Looking ahead, there are several opportunities for AI in the fashion space.
In the near term, Parkhurst believes fit-to-customer or made-to-measure capabilities will be accelerated, making that service more widely available. Additionally, he sees fashion brands building collections and curating around individual tastes instead of seasonal tastes.
A more distant prediction is around AI’s role in materials.
“I’m excited to see where materiality goes,” said Parkhurst. “I think it’ll be a lot of hard goods categories using AI to produce objects when given a prompt that produces industrial designs that are very different from conventional wisdom. I would like to see alternative ways of solving design, materiality and construction problems. When those things start to feel accepted, I think they will naturally drive aesthetic change.”

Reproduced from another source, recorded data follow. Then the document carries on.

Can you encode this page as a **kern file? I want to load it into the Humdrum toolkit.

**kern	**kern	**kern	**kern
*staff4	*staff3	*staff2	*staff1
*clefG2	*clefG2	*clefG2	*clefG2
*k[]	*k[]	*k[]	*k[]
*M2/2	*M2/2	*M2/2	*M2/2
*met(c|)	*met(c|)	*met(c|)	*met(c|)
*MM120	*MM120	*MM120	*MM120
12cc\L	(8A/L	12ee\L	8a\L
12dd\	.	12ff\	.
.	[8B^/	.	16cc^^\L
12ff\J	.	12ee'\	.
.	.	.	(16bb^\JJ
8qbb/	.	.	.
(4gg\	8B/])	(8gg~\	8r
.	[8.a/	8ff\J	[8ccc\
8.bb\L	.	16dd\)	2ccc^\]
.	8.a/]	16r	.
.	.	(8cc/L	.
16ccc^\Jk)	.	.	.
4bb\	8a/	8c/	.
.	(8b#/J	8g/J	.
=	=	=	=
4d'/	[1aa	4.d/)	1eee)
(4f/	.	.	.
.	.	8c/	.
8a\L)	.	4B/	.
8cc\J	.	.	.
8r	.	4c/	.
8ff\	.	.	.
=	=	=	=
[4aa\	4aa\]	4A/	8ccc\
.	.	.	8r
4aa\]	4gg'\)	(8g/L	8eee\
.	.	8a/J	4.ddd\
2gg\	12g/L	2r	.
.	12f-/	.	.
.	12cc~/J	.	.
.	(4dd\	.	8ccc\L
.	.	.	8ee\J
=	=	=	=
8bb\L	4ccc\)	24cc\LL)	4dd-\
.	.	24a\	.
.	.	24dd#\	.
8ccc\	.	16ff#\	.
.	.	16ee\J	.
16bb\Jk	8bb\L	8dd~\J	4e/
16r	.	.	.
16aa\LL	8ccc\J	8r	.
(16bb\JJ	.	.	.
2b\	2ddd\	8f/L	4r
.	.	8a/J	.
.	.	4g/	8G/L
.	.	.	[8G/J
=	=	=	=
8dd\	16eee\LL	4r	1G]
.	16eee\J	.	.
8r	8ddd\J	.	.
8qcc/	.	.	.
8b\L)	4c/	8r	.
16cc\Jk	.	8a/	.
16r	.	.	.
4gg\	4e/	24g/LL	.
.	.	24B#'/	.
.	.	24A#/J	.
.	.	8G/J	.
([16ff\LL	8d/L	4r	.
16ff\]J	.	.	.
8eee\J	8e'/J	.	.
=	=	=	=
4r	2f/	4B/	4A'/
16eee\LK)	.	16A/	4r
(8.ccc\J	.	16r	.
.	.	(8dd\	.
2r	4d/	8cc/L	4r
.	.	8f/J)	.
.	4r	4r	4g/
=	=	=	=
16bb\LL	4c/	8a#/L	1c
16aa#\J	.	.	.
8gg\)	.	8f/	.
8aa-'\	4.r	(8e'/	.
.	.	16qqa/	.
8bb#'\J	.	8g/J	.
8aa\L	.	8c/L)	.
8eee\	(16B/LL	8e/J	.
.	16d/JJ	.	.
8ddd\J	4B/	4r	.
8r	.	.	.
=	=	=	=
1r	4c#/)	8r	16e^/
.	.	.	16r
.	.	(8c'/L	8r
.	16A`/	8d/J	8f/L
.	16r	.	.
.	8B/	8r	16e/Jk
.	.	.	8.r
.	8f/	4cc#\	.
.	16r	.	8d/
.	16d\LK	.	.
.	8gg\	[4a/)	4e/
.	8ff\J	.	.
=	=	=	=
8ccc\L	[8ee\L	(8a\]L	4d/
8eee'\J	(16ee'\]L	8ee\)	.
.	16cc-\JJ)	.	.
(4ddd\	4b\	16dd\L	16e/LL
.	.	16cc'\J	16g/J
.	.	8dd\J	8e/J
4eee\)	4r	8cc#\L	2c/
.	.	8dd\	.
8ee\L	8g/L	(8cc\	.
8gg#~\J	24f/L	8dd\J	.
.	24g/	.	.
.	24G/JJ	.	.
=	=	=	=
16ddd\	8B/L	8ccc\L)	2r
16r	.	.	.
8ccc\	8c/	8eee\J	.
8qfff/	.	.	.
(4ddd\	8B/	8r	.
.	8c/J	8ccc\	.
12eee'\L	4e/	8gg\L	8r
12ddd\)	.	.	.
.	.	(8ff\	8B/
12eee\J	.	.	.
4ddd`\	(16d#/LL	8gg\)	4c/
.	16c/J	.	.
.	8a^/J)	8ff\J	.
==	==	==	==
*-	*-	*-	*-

The applications for AI are numerous, and fashion brands are showing signs of understanding its potential as they anticipate increasing spend next year, leveraging AI to reduce time-to-market and using AI-driven data analyses to fuel a significant percentage of operational decisions.
This technology is vital to remaining competitive in the fashion industry, and brands are using it to predict trends and aid product design, deliver in-store sizing and style recommendations and boost customer service. As fashion brands continue expanding the departments that use AI and how they’re leveraging the technology, they’re improving internal operations and creating unique, meaningful customer experiences that make an impact and result in increased conversions and customer loyalty.